- Work instructions
Wherever "eficaz" appears in a line of the listing, that line should be returned.

- Raw data
- - -
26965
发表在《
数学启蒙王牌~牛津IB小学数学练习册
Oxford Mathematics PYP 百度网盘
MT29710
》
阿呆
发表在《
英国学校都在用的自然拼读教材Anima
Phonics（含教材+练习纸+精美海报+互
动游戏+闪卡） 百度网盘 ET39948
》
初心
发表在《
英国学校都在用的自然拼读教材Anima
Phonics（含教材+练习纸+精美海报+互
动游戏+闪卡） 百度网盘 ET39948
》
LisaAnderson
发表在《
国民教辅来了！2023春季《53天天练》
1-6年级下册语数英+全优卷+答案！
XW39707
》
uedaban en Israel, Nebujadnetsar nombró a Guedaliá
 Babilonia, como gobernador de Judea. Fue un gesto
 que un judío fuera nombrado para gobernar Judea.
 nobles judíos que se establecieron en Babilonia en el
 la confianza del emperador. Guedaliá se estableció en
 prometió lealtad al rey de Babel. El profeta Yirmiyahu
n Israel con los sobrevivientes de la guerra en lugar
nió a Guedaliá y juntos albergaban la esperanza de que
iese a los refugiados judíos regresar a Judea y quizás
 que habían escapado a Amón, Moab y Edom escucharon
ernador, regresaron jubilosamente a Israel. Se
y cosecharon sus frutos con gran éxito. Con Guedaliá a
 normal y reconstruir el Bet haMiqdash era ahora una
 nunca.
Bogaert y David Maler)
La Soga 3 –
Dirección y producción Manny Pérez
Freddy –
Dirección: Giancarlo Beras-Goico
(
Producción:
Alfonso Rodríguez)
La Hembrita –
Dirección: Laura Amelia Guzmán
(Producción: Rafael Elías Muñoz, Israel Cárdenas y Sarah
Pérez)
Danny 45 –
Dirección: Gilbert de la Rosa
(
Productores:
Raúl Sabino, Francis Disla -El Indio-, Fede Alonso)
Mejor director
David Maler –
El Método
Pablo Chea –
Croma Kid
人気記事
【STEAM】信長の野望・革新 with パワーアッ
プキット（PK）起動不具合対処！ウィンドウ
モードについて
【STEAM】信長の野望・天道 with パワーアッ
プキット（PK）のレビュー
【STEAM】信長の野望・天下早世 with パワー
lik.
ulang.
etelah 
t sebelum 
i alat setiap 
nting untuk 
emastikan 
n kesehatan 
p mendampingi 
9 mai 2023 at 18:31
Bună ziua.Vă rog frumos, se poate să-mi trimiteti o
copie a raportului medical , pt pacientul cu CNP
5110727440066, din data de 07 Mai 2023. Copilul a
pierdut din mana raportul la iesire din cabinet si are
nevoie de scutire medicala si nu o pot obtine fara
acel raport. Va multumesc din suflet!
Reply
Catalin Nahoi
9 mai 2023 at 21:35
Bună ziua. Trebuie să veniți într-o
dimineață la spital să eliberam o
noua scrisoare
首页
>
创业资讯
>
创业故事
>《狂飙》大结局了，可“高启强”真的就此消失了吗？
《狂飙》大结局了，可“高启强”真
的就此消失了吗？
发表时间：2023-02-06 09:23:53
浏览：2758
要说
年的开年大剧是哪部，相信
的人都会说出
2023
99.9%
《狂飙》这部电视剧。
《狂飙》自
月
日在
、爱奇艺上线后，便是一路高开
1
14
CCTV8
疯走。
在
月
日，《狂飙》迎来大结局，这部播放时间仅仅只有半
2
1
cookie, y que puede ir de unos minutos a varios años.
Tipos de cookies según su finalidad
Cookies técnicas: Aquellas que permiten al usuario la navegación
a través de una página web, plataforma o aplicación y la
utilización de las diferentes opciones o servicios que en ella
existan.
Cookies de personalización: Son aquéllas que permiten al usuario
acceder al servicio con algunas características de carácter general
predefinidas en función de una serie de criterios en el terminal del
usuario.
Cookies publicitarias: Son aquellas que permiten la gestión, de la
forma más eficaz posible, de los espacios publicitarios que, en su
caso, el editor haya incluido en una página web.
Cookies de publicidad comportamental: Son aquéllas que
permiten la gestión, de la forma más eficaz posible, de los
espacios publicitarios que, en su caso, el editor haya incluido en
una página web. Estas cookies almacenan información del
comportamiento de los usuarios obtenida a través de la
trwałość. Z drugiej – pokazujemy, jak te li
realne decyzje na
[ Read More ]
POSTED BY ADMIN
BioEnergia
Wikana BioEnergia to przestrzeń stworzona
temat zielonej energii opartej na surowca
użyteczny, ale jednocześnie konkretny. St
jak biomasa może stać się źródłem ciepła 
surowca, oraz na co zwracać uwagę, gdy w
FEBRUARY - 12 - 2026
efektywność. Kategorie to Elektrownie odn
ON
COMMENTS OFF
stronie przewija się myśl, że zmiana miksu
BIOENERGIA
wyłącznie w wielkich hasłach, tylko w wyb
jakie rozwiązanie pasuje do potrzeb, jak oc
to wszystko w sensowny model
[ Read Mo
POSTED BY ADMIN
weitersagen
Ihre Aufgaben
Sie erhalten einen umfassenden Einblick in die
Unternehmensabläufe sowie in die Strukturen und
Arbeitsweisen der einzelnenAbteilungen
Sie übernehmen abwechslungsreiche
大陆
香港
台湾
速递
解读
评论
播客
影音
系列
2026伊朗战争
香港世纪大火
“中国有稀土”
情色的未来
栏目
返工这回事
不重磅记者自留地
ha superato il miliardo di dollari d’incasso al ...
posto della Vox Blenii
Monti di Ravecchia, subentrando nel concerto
- - -
- Solved problem
forma más eficaz posible, de los espacios publicitarios que, en su
permiten la gestión, de la forma más eficaz posible, de los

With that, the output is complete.